Work instructions
(a) In the beetle article, which journal published the study?
(b) Write out the beetle article from "Earlier scientists have" up to and including "of cycad pollen.".
(c) Resume the beetle article from the point where it stops.

Text
___

Nearly 100-million-year-old beetle trapped inside amber with pilfered pollen from cycad

This image shows a dorsal view of the mid-Cretaceous beetle Cretoparacucujus cycadophilus, including the mandibular cavities it likely used for pollination.
This image shows a dorsal view of the mid-Cretaceous beetle Cretoparacucujus cycadophilus, including the mandibular cavities it likely used for pollination. Chenyang Cai

Earlier scientists have found ancient ticks, world's oldest snake and frog from the fossilized tree sap called amber. Now the same substance has helped the palaeontologists to discover almost 100-million-year-old Boganiid beetles with bits of pollen still around it.

As per the study paper, which was published in Current Biology, stated that the Cretaceous Period beetle is considered as the earliest pollinating insects and was perfectly preserved inside the amber that is believed to be nearly 100-million-years-old. The study also included that this ancient insect also showed some special adaptations, including mandibular patches, for the transport of cycad pollen.

A researcher at the University of Bristol, Chenyang Cai, who was involved in this study said that "Boganiid beetles have been ancient pollinators for cycads since the Age of Cycads and Dinosaurs. Our find indicates a probable ancient origin of beetle pollination of cycads at least in the Early Jurassic, long before angiosperm dominance and the radiation of flowering-plant pollinators, such as bees, later in the Cretaceous."

___

Extracted records
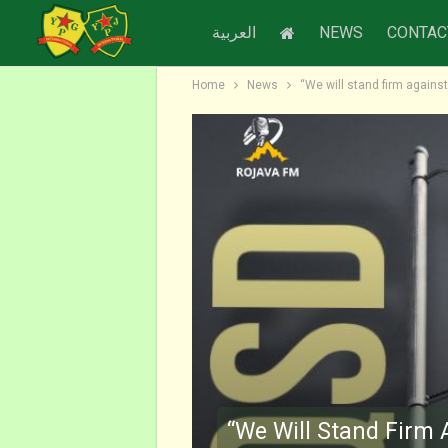
العربية
NEWS
CONTAC
Home
News
“We will stand firm against
“We Will Stand Firm 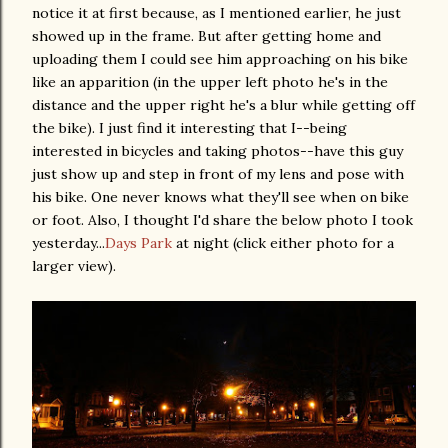
notice it at first because, as I mentioned earlier, he just
showed up in the frame. But after getting home and
uploading them I could see him approaching on his bike
like an apparition (in the upper left photo he's in the
distance and the upper right he's a blur while getting off
the bike). I just find it interesting that I--being
interested in bicycles and taking photos--have this guy
just show up and step in front of my lens and pose with
his bike. One never knows what they'll see when on bike
or foot. Also, I thought I'd share the below photo I took
yesterday...
Days Park
at night (click either photo for a
larger view).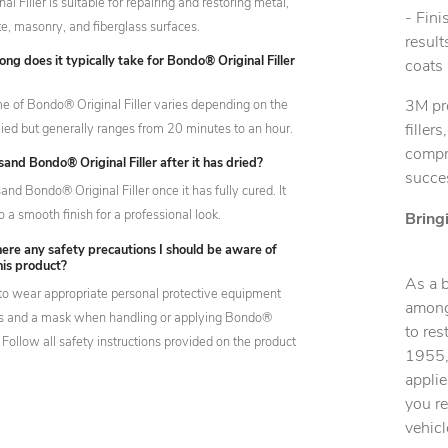
l Filler is suitable for repairing and restoring metal,
- Fin
e, masonry, and fiberglass surfaces.
result
ng does it typically take for Bondo® Original Filler
coats 
me of Bondo® Original Filler varies depending on the
3M pr
lied but generally ranges from 20 minutes to an hour.
filler
compre
sand Bondo® Original Filler after it has dried?
succes
and Bondo® Original Filler once it has fully cured. It
o a smooth finish for a professional look.
Bring
ere any safety precautions I should be aware of
his product?
As a 
t to wear appropriate personal protective equipment
among 
es and a mask when handling or applying Bondo®
to res
r. Follow all safety instructions provided on the product
1955, 
applie
you r
vehicl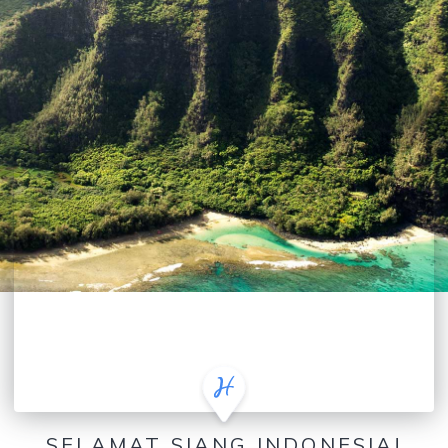
SELAMAT SIANG INDONESIA!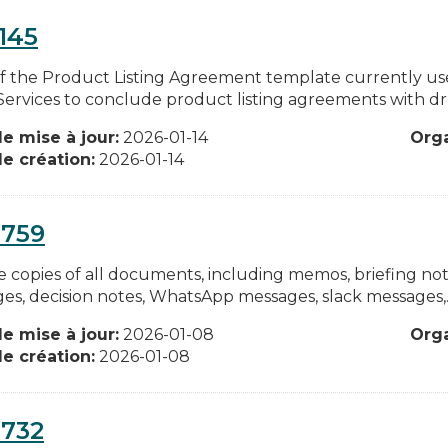
145
f the Product Listing Agreement template currently u
 Services to conclude product listing agreements with dr
e mise à jour:
2026-01-14
Org
e création:
2026-01-14
0759
 copies of all documents, including memos, briefing notes
es, decision notes, WhatsApp messages, slack messages,..
e mise à jour:
2026-01-08
Org
e création:
2026-01-08
0732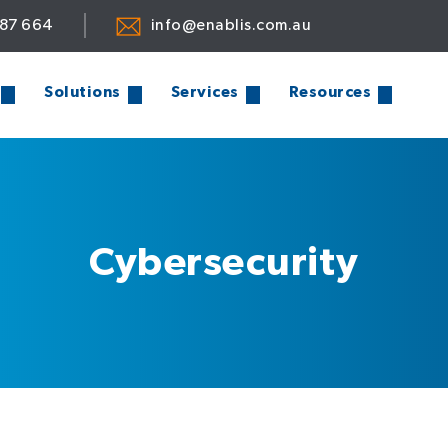
887 664
info@enablis.com.au
Solutions
Services
Resources
Cybersecurity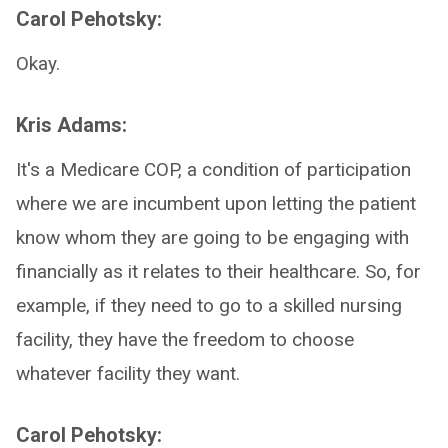
Carol Pehotsky:
Okay.
Kris Adams:
It's a Medicare COP, a condition of participation
where we are incumbent upon letting the patient
know whom they are going to be engaging with
financially as it relates to their healthcare. So, for
example, if they need to go to a skilled nursing
facility, they have the freedom to choose
whatever facility they want.
Carol Pehotsky: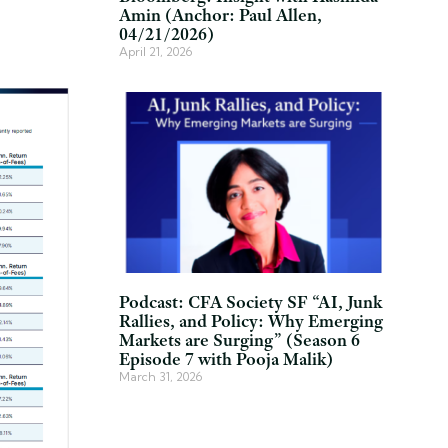
Amin (Anchor: Paul Allen,
04/21/2026)
April 21, 2026
Podcast: CFA Society SF “AI, Junk
Rallies, and Policy: Why Emerging
Markets are Surging” (Season 6
Episode 7 with Pooja Malik)
March 31, 2026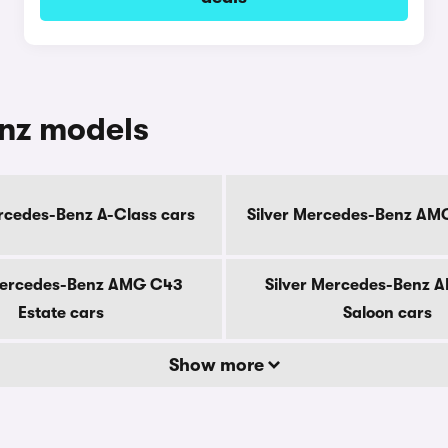
enz models
ercedes-Benz A-Class cars
Silver Mercedes-Benz AM
Mercedes-Benz AMG C43
Silver Mercedes-Benz 
Estate cars
Saloon cars
Show more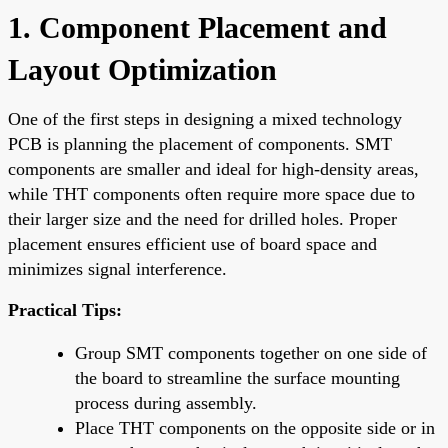
1. Component Placement and
Layout Optimization
One of the first steps in designing a mixed technology
PCB is planning the placement of components. SMT
components are smaller and ideal for high-density areas,
while THT components often require more space due to
their larger size and the need for drilled holes. Proper
placement ensures efficient use of board space and
minimizes signal interference.
Practical Tips:
Group SMT components together on one side of
the board to streamline the surface mounting
process during assembly.
Place THT components on the opposite side or in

___

Task-by-task results
(a) Current Biology.

(b)
Earlier scientists have found ancient ticks, world's oldest snake and frog from the fossilized tree sap called amber. Now the same substance has helped the palaeontologists to discover almost 100-million-year-old Boganiid beetles with bits of pollen still around it.

As per the study paper, which was published in Current Biology, stated that the Cretaceous Period beetle is considered as the earliest pollinating insects and was perfectly preserved inside the amber that is believed to be nearly 100-million-years-old. The study also included that this ancient insect also showed some special adaptations, including mandibular patches, for the transport of cycad pollen.

(c)
This image shows a dorsal view of the mid-Cretaceous beetle Cretoparacucujus cycadophilus with a 1mm scale bar.
This image shows a dorsal view of the mid-Cretaceous beetle Cretoparacucujus cycadophilus with a 1mm scale bar. Chenyang Cai

Researchers believe that this discovery has opened a new window into the ancient world and helped them to make a timeline of the pollinating insects that were previously not cleared.

When the Cai first showed the beetle inside the amber to his supervisor Diying Huang at the Nanjing Institute of Geology and Palaeontology, Chinese Academy of Sciences, Huang recognized its large mandibles with bristly cavities and suggested that this beetle was a pollinator of cycads.

After conducting further research and consulting with Liqin Li, an expert in ancient pollen at the Chinese Academy of Sciences, Cai came to know that several clumps of tiny pollen grains, which the tiny insect was carrying that belonged to a cycad.

Researchers also claimed that this beetle had a relative that date back to the previous Jurassic Period. Cai said that there is a possibility that beetle pollination of cycads had evolved before the partition of the supercontinent, known as Gondwanaland around 167 million years ago.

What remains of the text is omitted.